(SET PROBLEM): Take everything from the line with "text Todos los" down to the line with "text n) Diseñar, al" and write it out again, changing "acreditados" to "reconocidos" and leaving the rest as it is.

(EXERCISE MATERIALS):

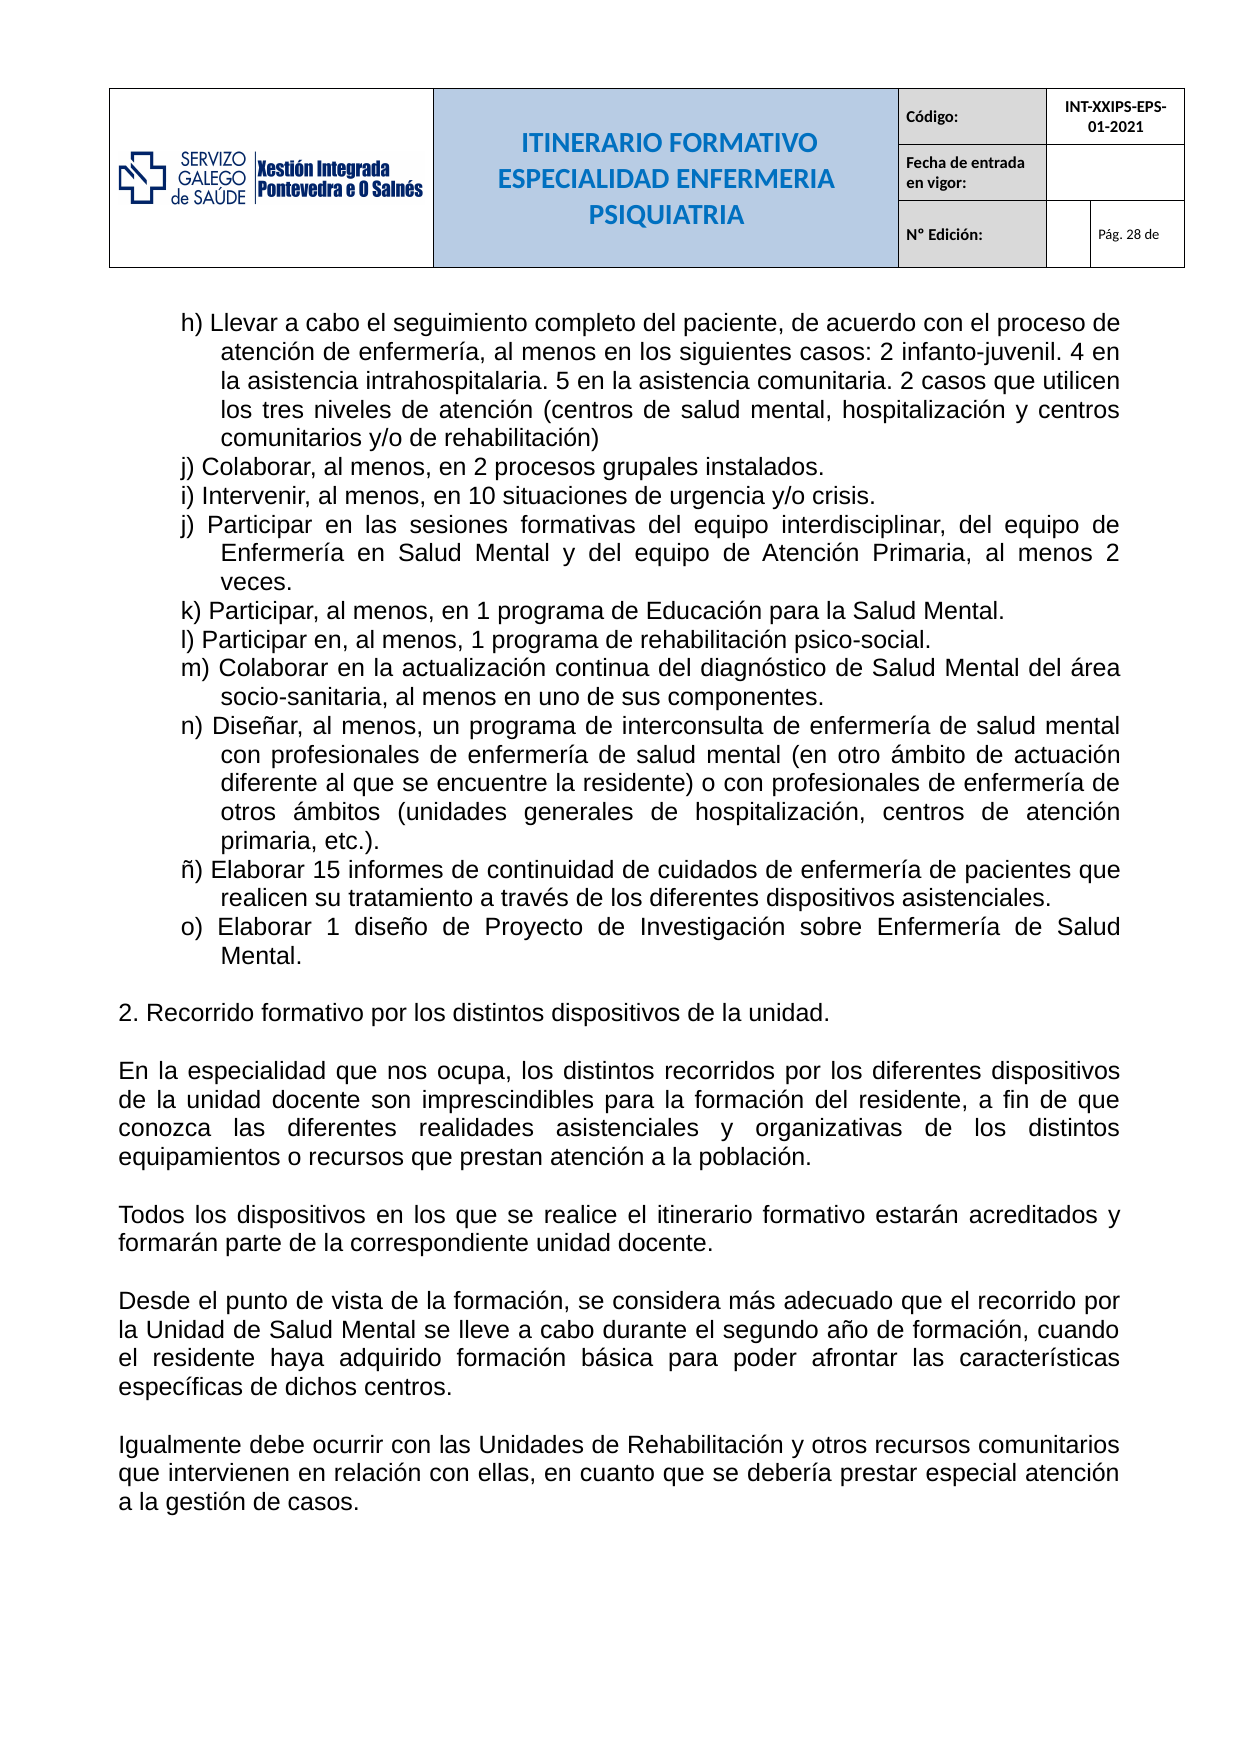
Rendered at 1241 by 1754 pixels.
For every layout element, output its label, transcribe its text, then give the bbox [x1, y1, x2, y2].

text Todos los dispositivos en los que se realice el itinerario formativo estarán acreditados y formarán parte de la correspondiente unidad docente. [118, 1199, 1122, 1257]
picture [118, 151, 425, 205]
text i) Intervenir, al menos, en 10 situaciones de urgencia y/o crisis. [181, 481, 1122, 509]
text Desde el punto de vista de la formación, se considera más adecuado que el recorrido por la Unidad de Salud Mental se lleve a cabo durante el segundo año de formación, cuando el residente haya adquirido formación básica para poder afrontar las características específicas de dichos centros. [118, 1286, 1122, 1401]
text n) Diseñar, al menos, un programa de interconsulta de enfermería de salud mental con profesionales de enfermería de salud mental (en otro ámbito de actuación diferente al que se encuentre la residente) o con profesionales de enfermería de otros ámbitos (unidades generales de hospitalización, centros de atención primaria, etc.). [181, 711, 1122, 854]
text h) Llevar a cabo el seguimiento completo del paciente, de acuerdo con el proceso de atención de enfermería, al menos en los siguientes casos: 2 infanto-juvenil. 4 en la asistencia intrahospitalaria. 5 en la asistencia comunitaria. 2 casos que utilicen los tres niveles de atención (centros de salud mental, hospitalización y centros comunitarios y/o de rehabilitación) [181, 308, 1122, 452]
text j) Colaborar, al menos, en 2 procesos grupales instalados. [181, 452, 1122, 481]
text ñ) Elaborar 15 informes de continuidad de cuidados de enfermería de pacientes que realicen su tratamiento a través de los diferentes dispositivos asistenciales. [181, 854, 1122, 912]
text m) Colaborar en la actualización continua del diagnóstico de Salud Mental del área socio-sanitaria, al menos en uno de sus componentes. [181, 653, 1122, 711]
text 2. Recorrido formativo por los distintos dispositivos de la unidad. [118, 998, 1122, 1027]
text j) Participar en las sesiones formativas del equipo interdisciplinar, del equipo de Enfermería en Salud Mental y del equipo de Atención Primaria, al menos 2 veces. [181, 509, 1122, 596]
text o) Elaborar 1 diseño de Proyecto de Investigación sobre Enfermería de Salud Mental. [181, 912, 1122, 969]
text En la especialidad que nos ocupa, los distintos recorridos por los diferentes dispositivos de la unidad docente son imprescindibles para la formación del residente, a fin de que conozca las diferentes realidades asistenciales y organizativas de los distintos equipamientos o recursos que prestan atención a la población. [118, 1056, 1122, 1171]
text Igualmente debe ocurrir con las Unidades de Rehabilitación y otros recursos comunitarios que intervienen en relación con ellas, en cuanto que se debería prestar especial atención a la gestión de casos. [118, 1429, 1122, 1516]
text k) Participar, al menos, en 1 programa de Educación para la Salud Mental. [181, 596, 1122, 624]
text l) Participar en, al menos, 1 programa de rehabilitación psico-social. [181, 624, 1122, 653]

(RESPONSE TO THIS TASK):
text Todos los dispositivos en los que se realice el itinerario formativo estarán reconocidos y formarán parte de la correspondiente unidad docente. [118, 1199, 1122, 1257]
picture [118, 151, 425, 205]
text i) Intervenir, al menos, en 10 situaciones de urgencia y/o crisis. [181, 481, 1122, 509]
text Desde el punto de vista de la formación, se considera más adecuado que el recorrido por la Unidad de Salud Mental se lleve a cabo durante el segundo año de formación, cuando el residente haya adquirido formación básica para poder afrontar las características específicas de dichos centros. [118, 1286, 1122, 1401]
text n) Diseñar, al menos, un programa de interconsulta de enfermería de salud mental con profesionales de enfermería de salud mental (en otro ámbito de actuación diferente al que se encuentre la residente) o con profesionales de enfermería de otros ámbitos (unidades generales de hospitalización, centros de atención primaria, etc.). [181, 711, 1122, 854]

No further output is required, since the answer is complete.